Many people say that a proper grown-up communicates clearly and assertively. By that definition, the author of this piece would not have been considered a proper grown-up for most of her life. There was a time when she could not even ask someone for a glass of water. She knows that might seem strange to some people, and for a long time, she felt crazy for it.
She asked herself why she could not do what others did without thinking. Why she could not say what she needed to say. Why she could not be normal. Those questions fed into a spiral of shame she was trapped in at that time. But she realized the question she should have been asking was not how to overcome being damaged, but how her struggles made sense based on how she was raised.
Based on her upbringing, her behaviors made perfect sense. She was the child taught to be seen and not heard. She was the child whose feelings made others angry and violent. She was the child whose anger got her shamed and rejected by the person she needed most. She was the child who got hit again and again until she stopped crying. She was the child whose needs inconvenienced those in charge of her care. She was the child whose wants were called selfish, attention-seeking, or ridiculous. She was the child made wrong for everything she felt, wanted, or needed. She was the child called a monster for being who she was, a child. She was the child who grew up feeling unwanted, alone, and entirely repulsive.
Why would that child ever speak? Why would she share anything about herself? She would not. It all made sense. It was a way of surviving. She had been taught that she did not matter. That what she wanted or needed and how she felt was abhorrent and needed to be hidden at any cost. She did this to avoid getting hurt, shamed, and rejected. Even when she was with different people. Even when she was an adult. That pattern ran her life. She could not get herself to say the things she wanted and needed to say. It felt too scary. It felt too dangerous. It was too shame-inducing.
For those who struggle to express themselves and feel embarrassed about it, the author says she understands. She did too. But she wants people to know it is not their fault. It was never their fault. Life is harder when you did not get to be who you were growing up. When the only way to protect yourself was by being less of yourself. When you could not grow into yourself because that would have gotten you hurt. When you could not learn to love yourself because that was the biggest risk of all.
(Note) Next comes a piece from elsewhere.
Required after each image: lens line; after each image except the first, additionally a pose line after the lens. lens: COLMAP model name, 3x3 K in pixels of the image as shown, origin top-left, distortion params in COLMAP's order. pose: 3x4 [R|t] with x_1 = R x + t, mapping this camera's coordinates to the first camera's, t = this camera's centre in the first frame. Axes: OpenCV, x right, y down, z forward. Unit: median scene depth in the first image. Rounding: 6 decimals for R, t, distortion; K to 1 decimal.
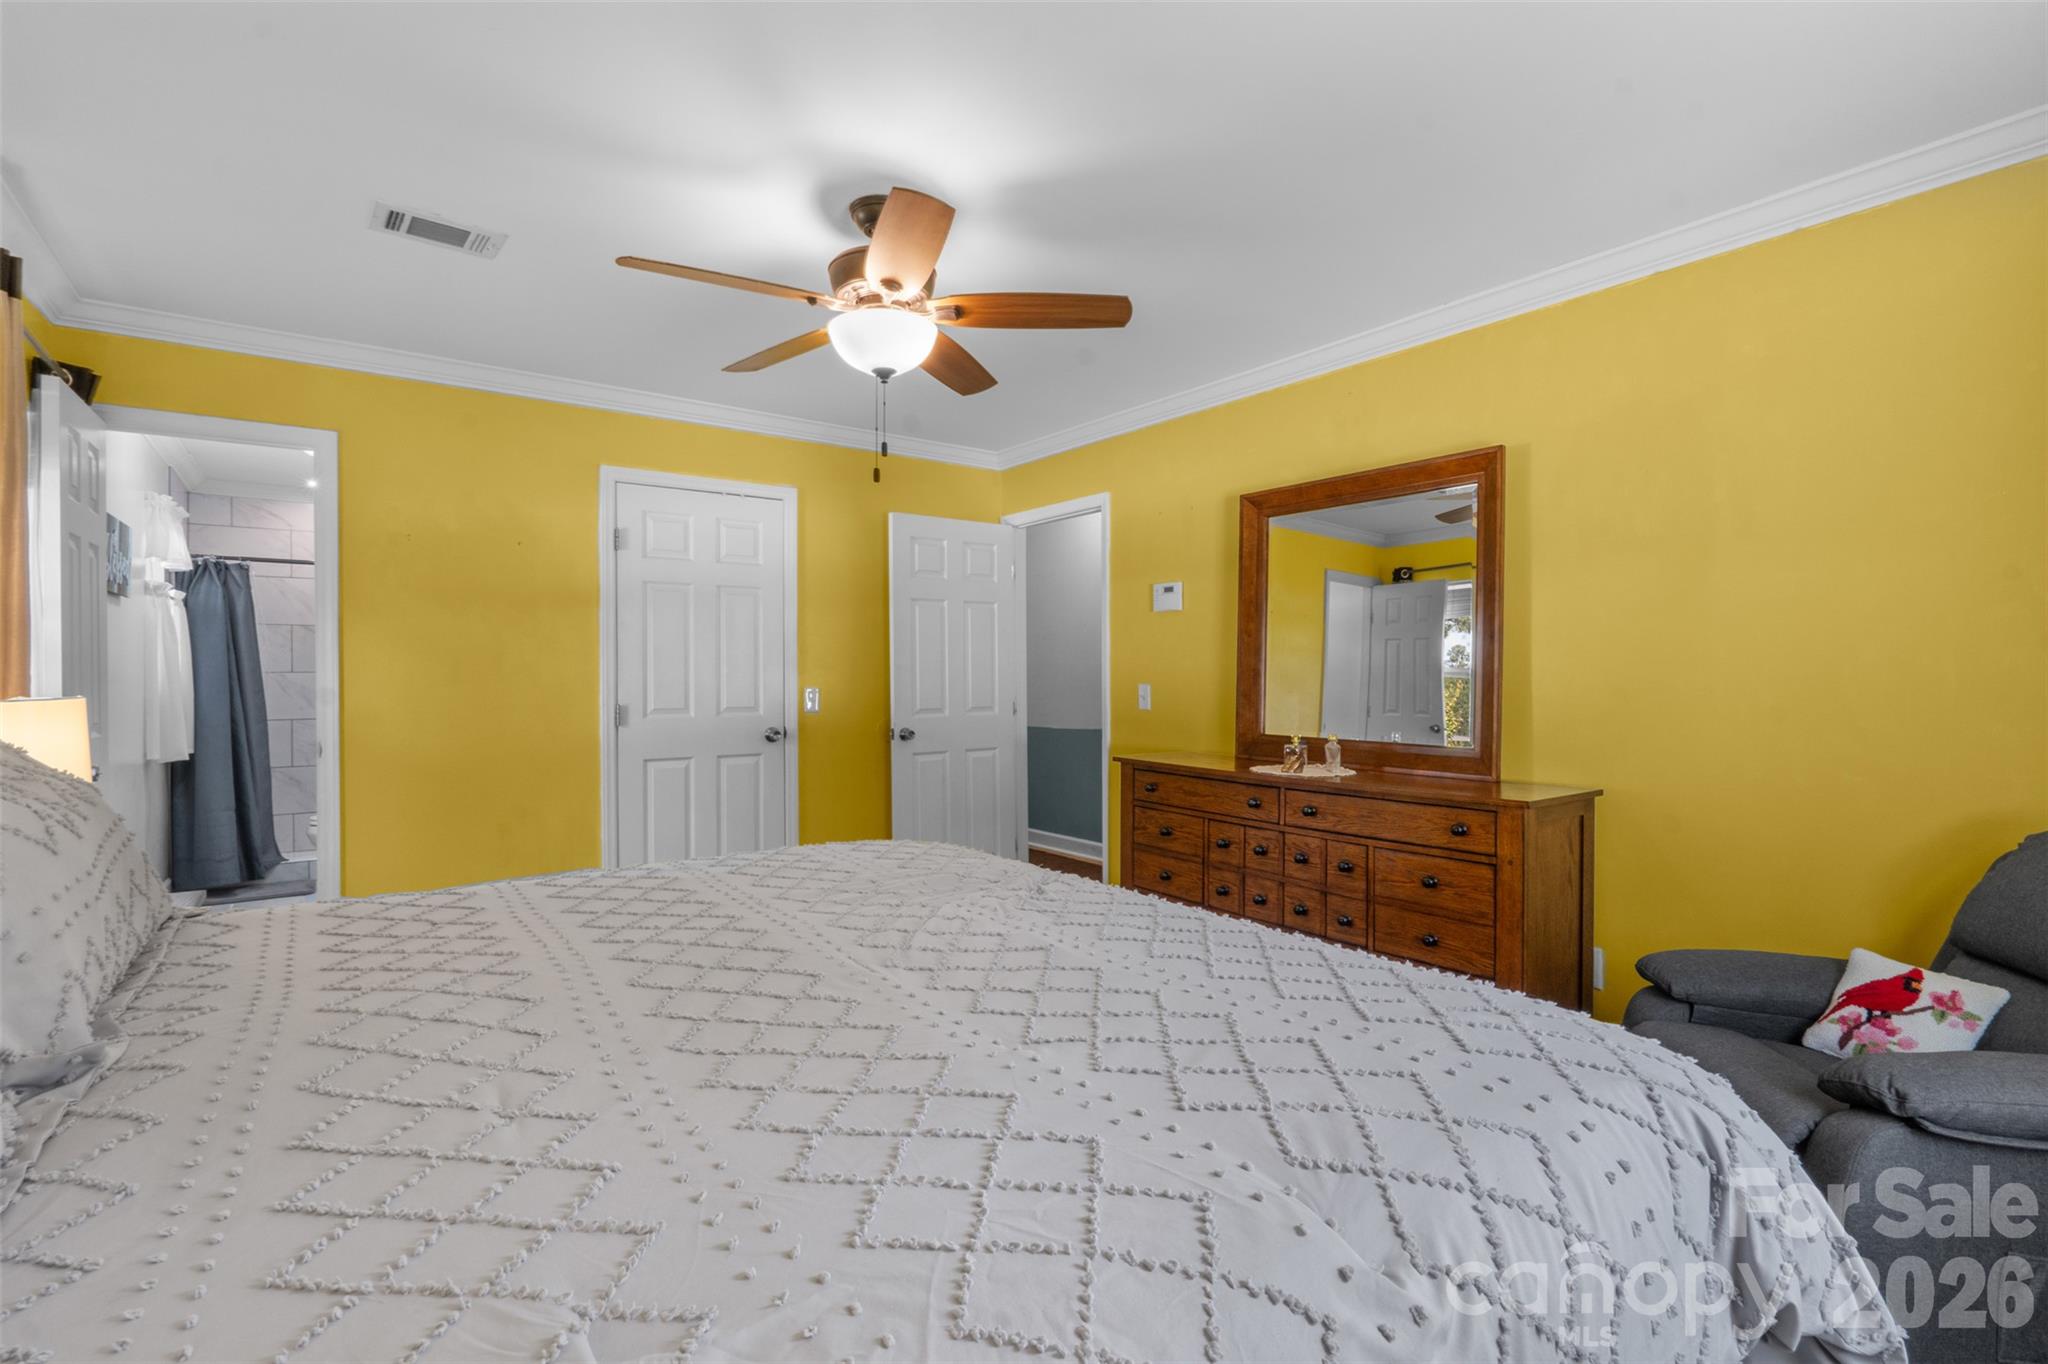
lens RADIAL K [[938.0, 0, 1024.7], [0, 938.0, 691.2], [0, 0, 1]] dist [0.003206, -0.000126]
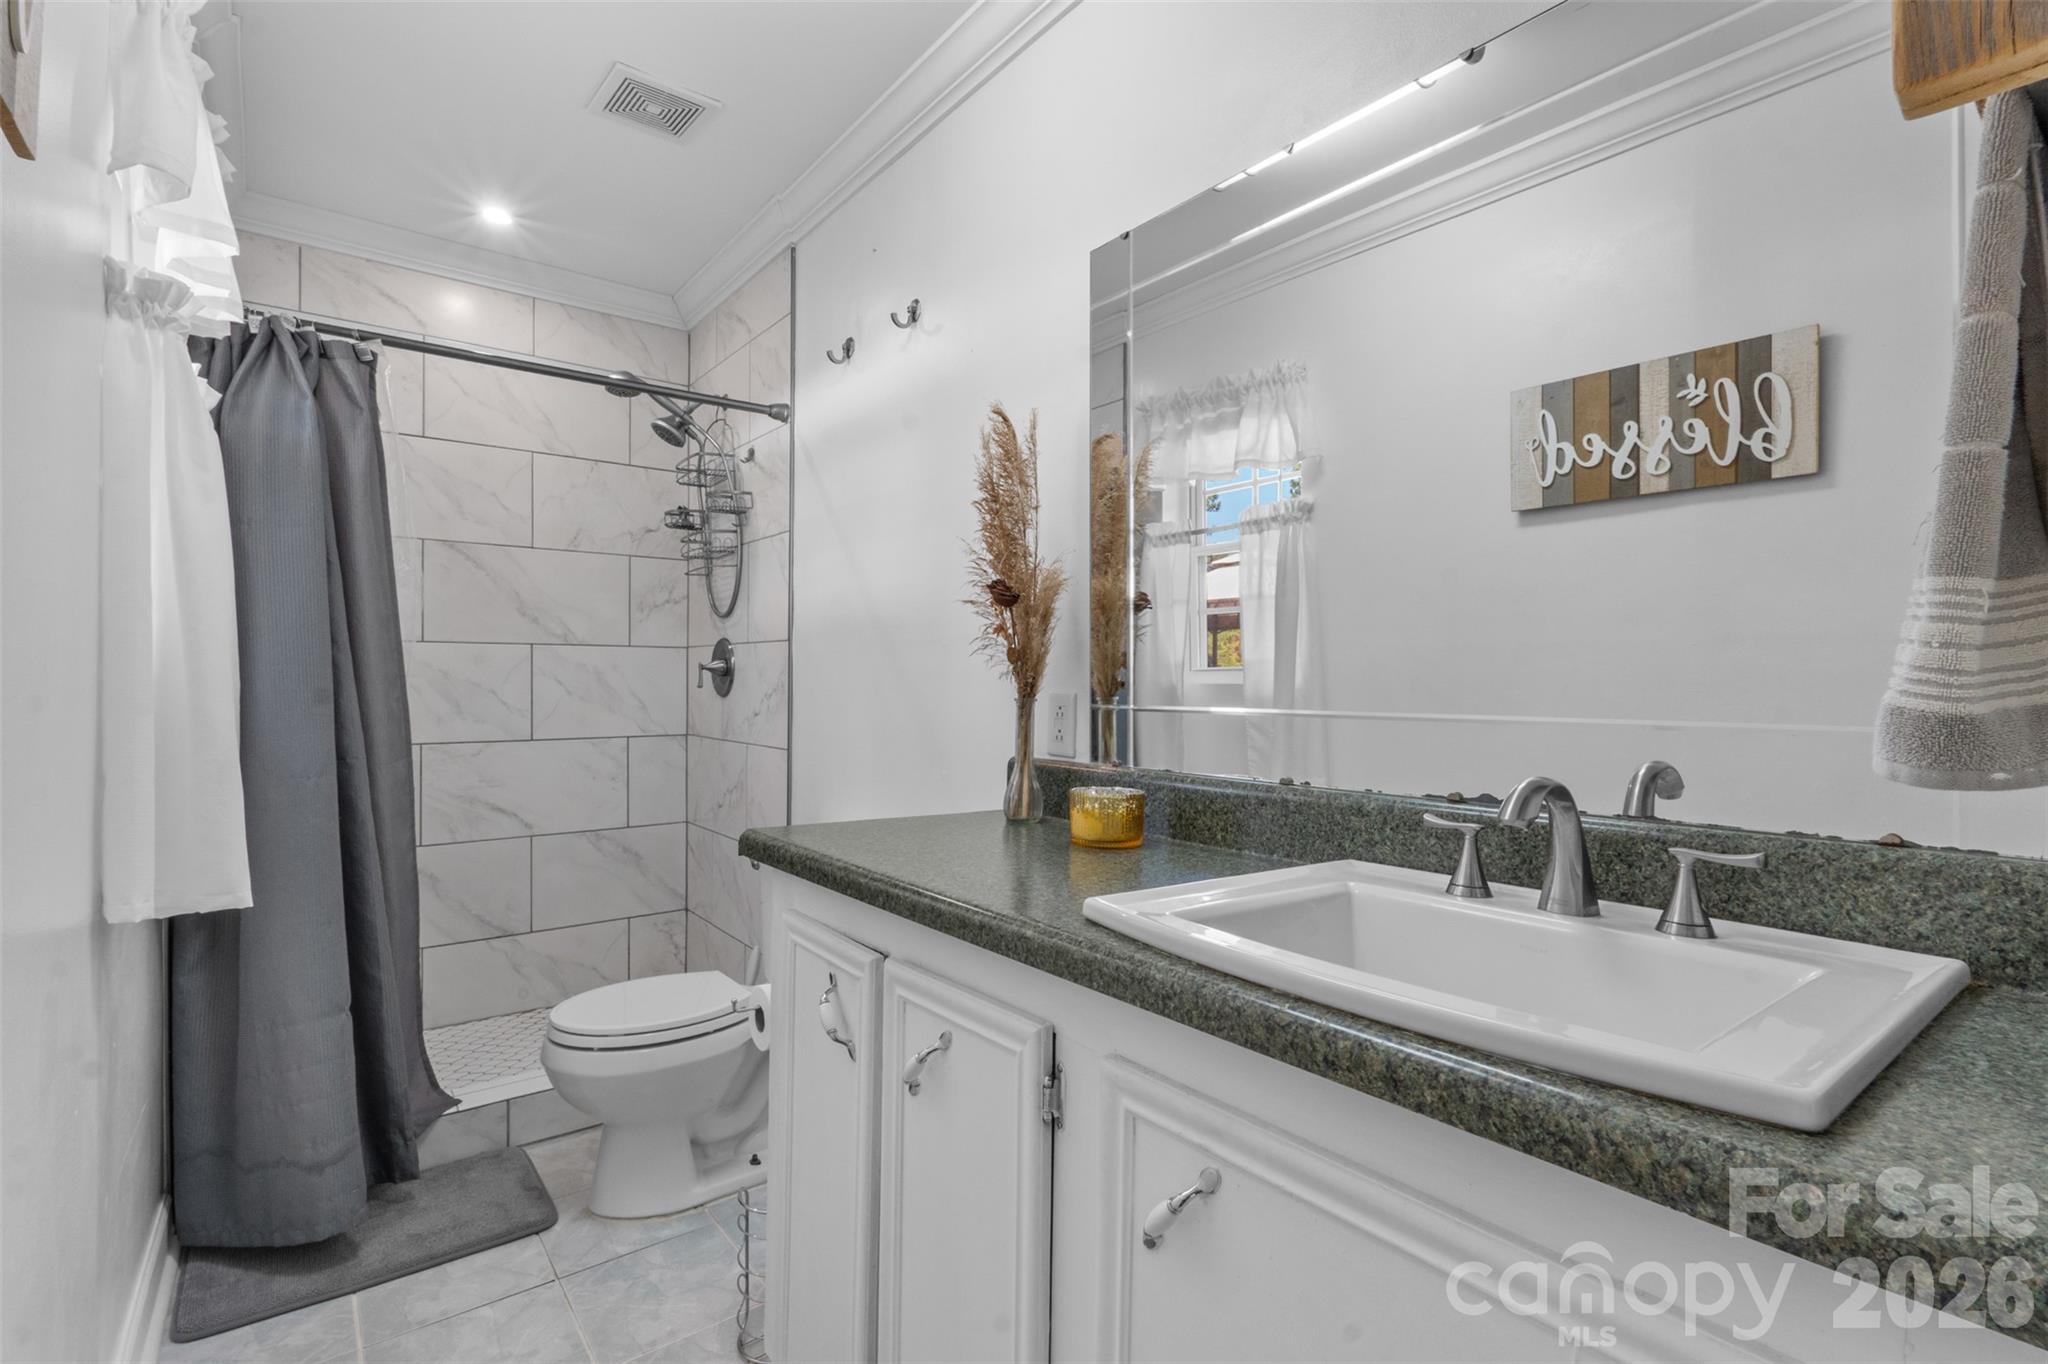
lens RADIAL K [[938.0, 0, 1023.7], [0, 938.0, 677.0], [0, 0, 1]] dist [0.003206, -0.000126]
pose [[0.999663, 0.002894, 0.025801, -0.580893], [-0.002619, 0.999940, -0.010665, 0.003555], [-0.025830, 0.010594, 0.999610, 0.620435]]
Today, that risk only lives on within you, in your conditioning. That is where inner healing work comes in. For the author, that meant getting professional support to learn how to safely connect to herself and her truth. It meant learning to banish the critical, demanding, and demeaning internal voice that told her her feelings, needs, and wants were wrong. It meant learning to regulate her nervous system so she could get past her fear and be honest about what worked for her and what did not. This was a major turning point in her relationships. She started to represent herself more openly and assertively. Her relationships either improved dramatically, or she found out that other people did not really care about her or how she felt.
It also meant opening up emotionally and learning to understand what her feelings were trying to tell her. Since she had learned to avoid and suppress her emotions growing up, she knew it would be challenging to truly get to know herself. She had the opportunity of reparenting herself, giving herself the love, affection, and attention she did not receive as a kid. That ultimately allowed her to finally feel safe enough to express herself. The relationship she had with herself started to become a safe haven instead of a battleground. Her life has never been the same since.
Everything on the outside started to align with what was going on inside of her. The safer she became for herself, the safer the people in her life became. This allowed them to develop deeper, more meaningful, and intimate relationships. The author believes that kind of change is possible, even if it does not feel like it right now. She says it is possible because today she is the most authentic and expressed version of herself she has ever been. She no longer chokes on the words she was always meant to speak. She speaks them. She no longer holds back her feelings. She feels them and shares them freely. She no longer denies her needs or plays down her desires. She owns them, meets them, and fulfills them. She owns who she is and does not feel held back by toxic shame in the ways she once did.
Back then, she would have never thought this was possible for her. She hopes that in sharing her story and her transformation, others will follow the spark of desire in them that wants them to express themselves. To share their thoughts and desires. To express what it is like to be them. To finally get to meet more of themselves and eventually all of themselves. That is what they need to listen to, not the voice of fear or shame, not their conditioning, and not anything or anyone that reinforces their inhibitions or trauma. The author says people were born to be fully expressed. That was their birthright. That is the world’s gift. Just because the people who raised them did not understand them as the unique miracle they are, that does not mean they have to deprive the world, and themselves, of experiencing who they are.